▸ **DOCUMENT TEXT**
>>>
Re: Workload for surrogates

From: hardie@equinix.com
Date: Mon, Aug 21 2000

  • Next message: Mark Nottingham: "Re: Workload for surrogates"

    From: hardie@equinix.com
    Message-Id: <200008212047.NAA25681@nemo.corp.equinix.com>
    To: mnot@akamai.com (Mark Nottingham)
    Date: Mon, 21 Aug 2000 13:47:05 -0700 (PDT)
    Cc: douglis@research.att.com (Fred Douglis), hardie@equinix.com, surrogates@equinix.com, www-wca@w3.org
    Subject: Re: Workload for surrogates
    
    Mark writes:
    >  Characterizing CDNs is shooting at a moving target; each one is
    > going to take a different tack at how it handles objects, and what
    > gets routed through the CDN. so-called "edge processing" throws
    > another wrench into the works, as each one will have a different
    > approach.
    
    I agree, but my question isn't so much about characterizing CDNs,
    but characterizing the workload of CDNs.  For example, most CDNs
    are limited to cachable objects (certainly all surrogate system
    CDNs are limited to cachable objects).  Given that, what are
    hit rates against the CDNs' cache like?  Is a 40% hit rate typical,
    as it would be for a Squid cache in the wild, or is 90% more
    typical?  What are the distributions of things like number of
    hits per object, time in cache, etc?
    
    I don't want anyone to give away their secret sauce on this stuff,
    such as describing the exact algorithms for cache filling, but
    some general sense of what the workload edges are like would
    be a big help.
    				regards,
    					Ted Hardie
    
    
    
    
    > 
    > Of course, all surrogates are not used in CDNs; "reverse proxies" are
    > somewhat widely deployed on popuular sites (that's a feeling; I haven't seen
    > much data to support it).
    > 
    > I'd think two workloads would be in order; one to represent a surrogate in
    > front of an entire, "typical" site, and one to represent a CDN that handles
    > all cacheable objects. 
    > 
    > These would only give rough figures, of course, but that's about the best
    > that can be done IMHO, and they would still be useful to compare.
    > 
    > 
    > On Thu, Aug 17, 2000 at 09:33:41AM -0400, Fred Douglis wrote:
    > > [Cross-posted to wca list from surrogates list.  Original message attached.]
    > > 
    > > Ted,
    > > 
    > > Regarding CDNs, since in general there is a tendency toward emphasizing 
    > > cachable content up front, I would expect the workload to be somewhat 
    > > different from a typical origin server, at least one that has any significant 
    > > dynamic data.  There'll be a greater fraction of hits to more static content 
    > > such as gifs.  
    > > 
    > > I know there's been some work on benchmarking CDNs but I don't know if there's 
    > > been work on characterizing behavior.  The W3C workload characterization group 
    > > might be looking into this -- have you asked around there?  I'm cc-ing them 
    > > here.  Perhaps someone will have additional info.
<<<
▸ **INFORMATION SHOWN**
>>>
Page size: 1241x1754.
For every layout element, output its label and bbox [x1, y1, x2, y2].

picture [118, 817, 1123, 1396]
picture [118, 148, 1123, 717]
<<<
▸ **PROBLEMS TO SOLVE**
- 1) Restate the passage of the surrogate workload thread that opens with the words containing "I don't want" and closes with "to support it).", substituting "proprietary details" for "secret sauce".
- 2) Answer these about the surrogate workload thread:
(a) What hit rate would be typical for a Squid cache in the wild?
(b) How many workloads does Mark think would be in order?
(c) Which static content does Fred name as drawing a greater fraction of hits?

▸ **TASK RESULTS**
- 1)
I don't want anyone to give away their proprietary details on this stuff,
    such as describing the exact algorithms for cache filling, but
    some general sense of what the workload edges are like would
    be a big help.
    				regards,
    					Ted Hardie
    
    
    
    
    > 
    > Of course, all surrogates are not used in CDNs; "reverse proxies" are
    > somewhat widely deployed on popuular sites (that's a feeling; I haven't seen
    > much data to support it).

- 2)
(a) 40%
(b) Two: one for a surrogate in front of an entire "typical" site, and one for a CDN that handles all cacheable objects
(c) gifs